1 Corinthians 15:23-26 “But each in his own turn: Christ, the firstfruits; then, when he comes, those who belong to him. Then the end will come, when he hands over the kingdom to God the Father after he has destroyed all dominion, authority and power. For he must reign until he has put all his enemies under his feet. The last enemy to be destroyed is death.”
When Jesus rose from the dead, he did not retire to some heavenly Club Med® to sit under the palm trees and sip piña coladas. As we confess in the creed, he sits at the right hand of the Father. As Paul indicates here, right now Jesus is up and running God’s kingdom, cleaning out the remaining riffraff, getting it ready to present to his Father perfect and peaceful, when both Father and Son can sit on their thrones and enjoy the fruits of their labors.
Sometimes it seems as though the clean-up operation isn’t going so well. The spiritual enemies of the Church– the dominions, authorities, and powers that Paul mentions– seem to be doing a pretty good job of fighting back, even winning. False religions grow faster than Christianity. Christians are executed for their faith–some years as many as 100,000 of them. Basic Biblical teachings and morals are denied and contradicted inside the Christian churches, endangering the faith of millions. Circumstances in our own lives– disease, financial strain, broken relationships, unrelenting temptations– can lead us right to the edge of losing our faith. If Jesus is ruling, why doesn’t he just make it all stop? Why doesn’t he take control and end all the foolishness by force?

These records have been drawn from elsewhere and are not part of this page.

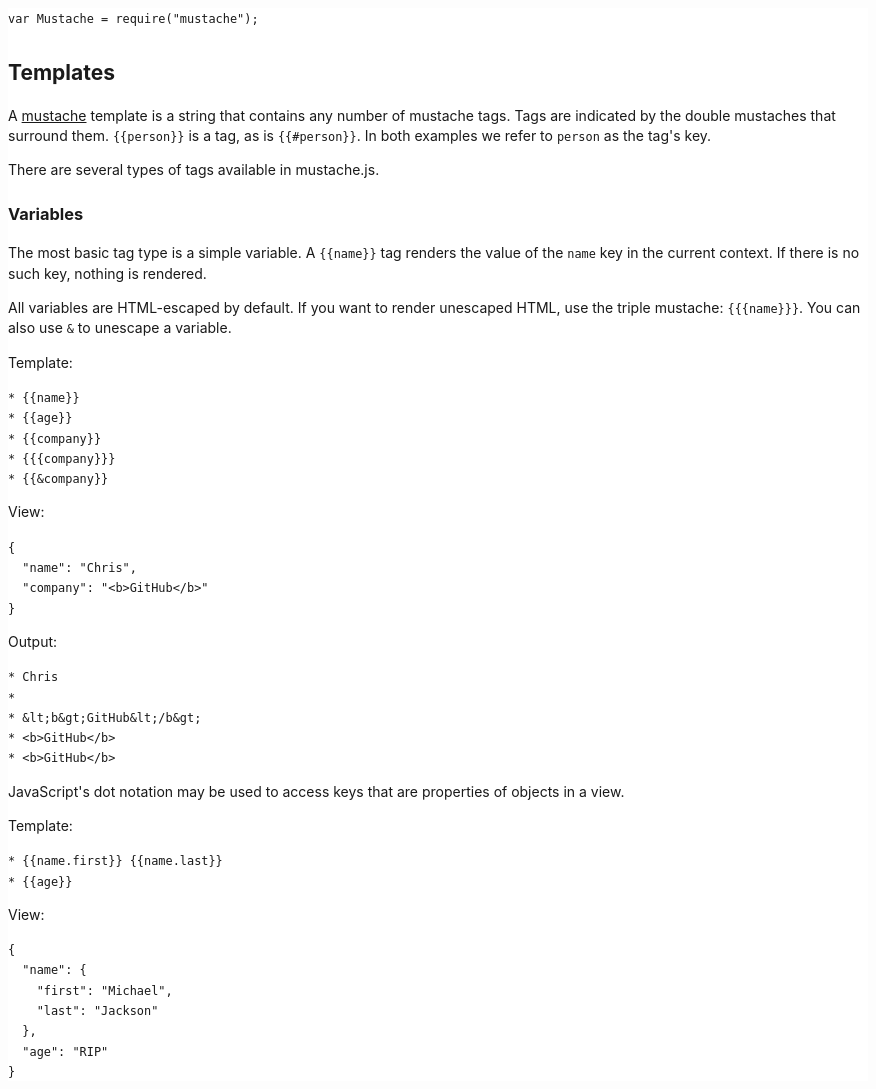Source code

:     var Mustache = require("mustache");

## Templates

A [mustache](http://mustache.github.com/) template is a string that contains
any number of mustache tags. Tags are indicated by the double mustaches that
surround them. `{{person}}` is a tag, as is `{{#person}}`. In both examples we
refer to `person` as the tag's key.

There are several types of tags available in mustache.js.

### Variables

The most basic tag type is a simple variable. A `{{name}}` tag renders the value
of the `name` key in the current context. If there is no such key, nothing is
rendered.

All variables are HTML-escaped by default. If you want to render unescaped HTML,
use the triple mustache: `{{{name}}}`. You can also use `&` to unescape a
variable.

Template:

    * {{name}}
    * {{age}}
    * {{company}}
    * {{{company}}}
    * {{&company}}

View:

    {
      "name": "Chris",
      "company": "<b>GitHub</b>"
    }

Output:

    * Chris
    *
    * &lt;b&gt;GitHub&lt;/b&gt;
    * <b>GitHub</b>
    * <b>GitHub</b>

JavaScript's dot notation may be used to access keys that are properties of
objects in a view.

Template:

    * {{name.first}} {{name.last}}
    * {{age}}

View:

    {
      "name": {
        "first": "Michael",
        "last": "Jackson"
      },
      "age": "RIP"
    }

Then we remember that the operative word in Jesus’ rule has never been “force” or “power” but “love.” Jesus does not win followers at gun point. It is love, the love that carried our sins for us and died for them, that changes hearts and wins them to Jesus’ side. In his love he has chosen to make dear souls in every generation his own, and his love never fails to capture them. In order to build the kingdom he wants, then, love leads him to let this world go on until the full number of his people is included.
Under his loving direction, even the dirty work of his enemies is turned against them. When his people suffer it becomes the opportunity for powerful testimonies of faith and intense expressions of Christian love. I know that this is true, because many times my own family has been the beneficiary of both. In this way he lovingly strengthens the faithful and draws them closer to himself. He even attracts defectors from the enemy side, like the man Paul he used to write these words from his letter to the Christians in Corinth.
When Jesus’ love has snatched from Satan every soul he knows as his own, then his kingdom will be complete, and the end will come. “The last enemy to be destroyed is death.” This means, not merely that no more bodies will die. What we know as death will no longer exist, and we will see what Jesus already promises us now: that our victory is secure.